In 2016, the band released a single called "Turn down the Hate" that featured new musicians along with Nair. The song would eventually find a place on the album VS III in 2020.

The band albeit with an all-new line-up except for Vin Nair, performed at a few concerts including Aldo Rock Festival held in memory of former Vin Sinners lead guitarist, Aldo Rock who died in 2017. By this time, Josh had joined the band and along with Vin, began to write a lot of new material. In September 2017, Vin Sinners performed at the United for Marawi Festival held to raise funds for the victims of the Marawi conflict in The Philippines.

By the end of 2018, a new-look, Vin Sinners had taken shape with Vin Nair (aka Big Daddy Vin) on vocals, Josh on rhythm guitars and keyboards, Michael Schiller on lead guitars, DJ Praful on bass guitars and Thomas Mielenz on drums & percussion.

=== Trinity of Sin – EP ===
While the band worked on a full length studio album, it was decided that an EP called Trinity of Sin would be released as a precursor to the band's evolving sound. It would comprise three tracks, namely "Hail Ya Sinners I" (originally released in the first album), "Hail Ya Sinners II" (originally released on the 2nd album) and an all new "Hail Ya Sinners III" that would feature the new band. The EP was released in November 2019 and a lyrics video was released for the new song.

* Your instructions:
According to the Vin Sinners text, when was the Trinity of Sin EP released? You can ignore the lines after this text.

* Data excerpts:
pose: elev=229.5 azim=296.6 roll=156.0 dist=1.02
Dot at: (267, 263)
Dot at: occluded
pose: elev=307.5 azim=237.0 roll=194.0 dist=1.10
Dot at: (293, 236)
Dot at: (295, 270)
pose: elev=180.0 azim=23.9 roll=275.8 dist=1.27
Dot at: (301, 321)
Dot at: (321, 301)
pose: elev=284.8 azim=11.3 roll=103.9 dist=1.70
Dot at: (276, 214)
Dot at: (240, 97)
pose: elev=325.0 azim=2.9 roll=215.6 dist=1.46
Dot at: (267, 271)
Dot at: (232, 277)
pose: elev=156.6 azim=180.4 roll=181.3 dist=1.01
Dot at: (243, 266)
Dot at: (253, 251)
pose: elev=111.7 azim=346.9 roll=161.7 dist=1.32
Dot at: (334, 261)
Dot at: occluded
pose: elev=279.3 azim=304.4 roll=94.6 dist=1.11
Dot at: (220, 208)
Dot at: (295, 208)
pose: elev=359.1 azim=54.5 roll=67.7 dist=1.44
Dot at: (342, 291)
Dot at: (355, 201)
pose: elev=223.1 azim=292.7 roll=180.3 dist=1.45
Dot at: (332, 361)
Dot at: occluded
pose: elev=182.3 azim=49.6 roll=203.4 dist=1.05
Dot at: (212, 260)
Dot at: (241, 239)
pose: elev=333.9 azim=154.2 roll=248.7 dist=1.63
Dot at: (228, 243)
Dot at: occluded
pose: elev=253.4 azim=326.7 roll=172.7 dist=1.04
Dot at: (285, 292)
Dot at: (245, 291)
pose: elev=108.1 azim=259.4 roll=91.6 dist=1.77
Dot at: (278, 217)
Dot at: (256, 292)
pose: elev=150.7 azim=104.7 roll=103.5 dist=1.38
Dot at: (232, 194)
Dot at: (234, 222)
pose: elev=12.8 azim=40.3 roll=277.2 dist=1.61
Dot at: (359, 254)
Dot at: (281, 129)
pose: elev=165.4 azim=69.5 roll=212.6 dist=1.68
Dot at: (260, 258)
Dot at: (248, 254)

* Written answer:
November 2019.